In the meantime, read a lot of Mark Butler’s Climate Wars, and will be late getting the review written, but only by a day, so not the end of the world…
Got up to watch some Federer, but fell asleep towards the end of each set…

Sunday 9
Backpain, possibly from all that walking with a backpack…  I never learn.  Watched The Insiders, with Lenore Taylor, Shane Wright and Mike Seccombe (all journos I am referencing in my thesis) talking about the week’s events.  Barnaby Joyce trying and failing to minimise the significance of the Weatherill/Musk announcement.  That %#$* Chris Uhlman ripping into Trump (apparently it went viral in DC).

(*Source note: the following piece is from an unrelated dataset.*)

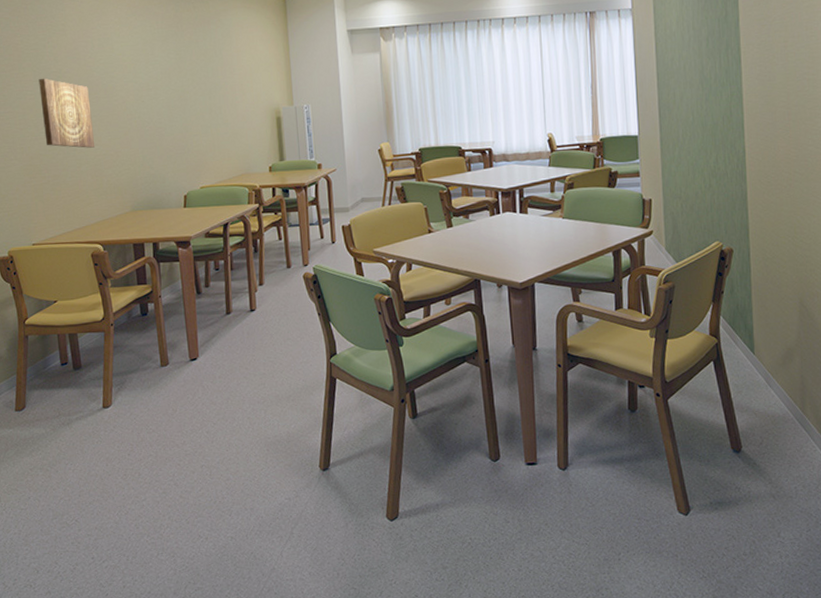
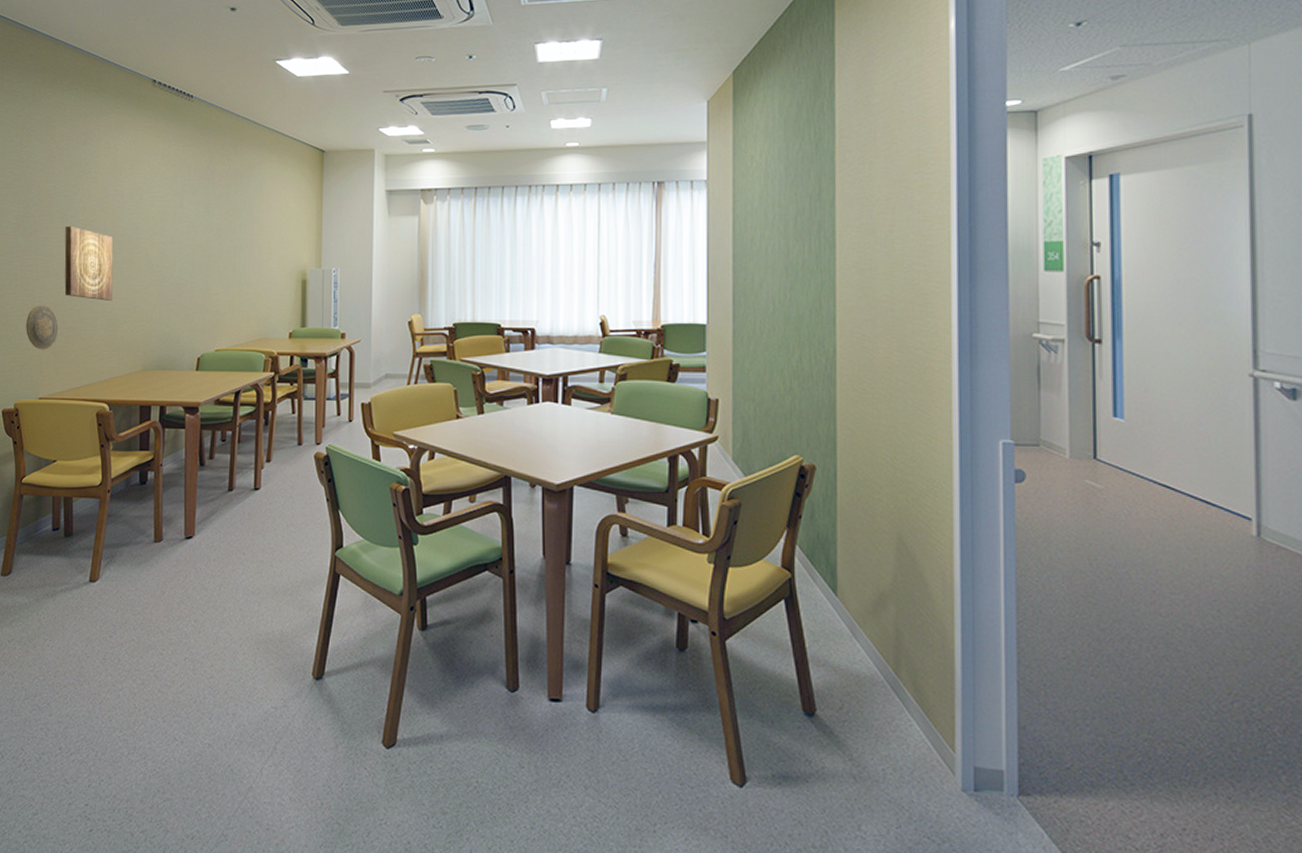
decorative plate: none [10,155,44,199] -> present [26,304,59,350]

Turns out my Gunther Anders conversation piece has been popping up in different places. Currently over 28k views, putting it second in my most-viewed conversation pieces. Odd.
Then off to the library. Got a bit of reading of Senate stuff done (from the mid-1990s) and borrowed some books I will probably only read about ten pages of  (e.g.  a Joe Hockey biography. Srsly).  Then went through the print-off of the 94/5 chapter and then made changes, added bits etc. This took hours, but was worth it, because now aged female parental has a hard copy that she is very kindly reading. Must iterate, basically.  This can guide what else I do, research wise.  Actually would like to do a couple of interviews….
Thank goodness I had no money on me today, otherwise I would have bought an anthology of Meanjin for $2 and a zombie comedy memoir for 50c.  Cough, cough.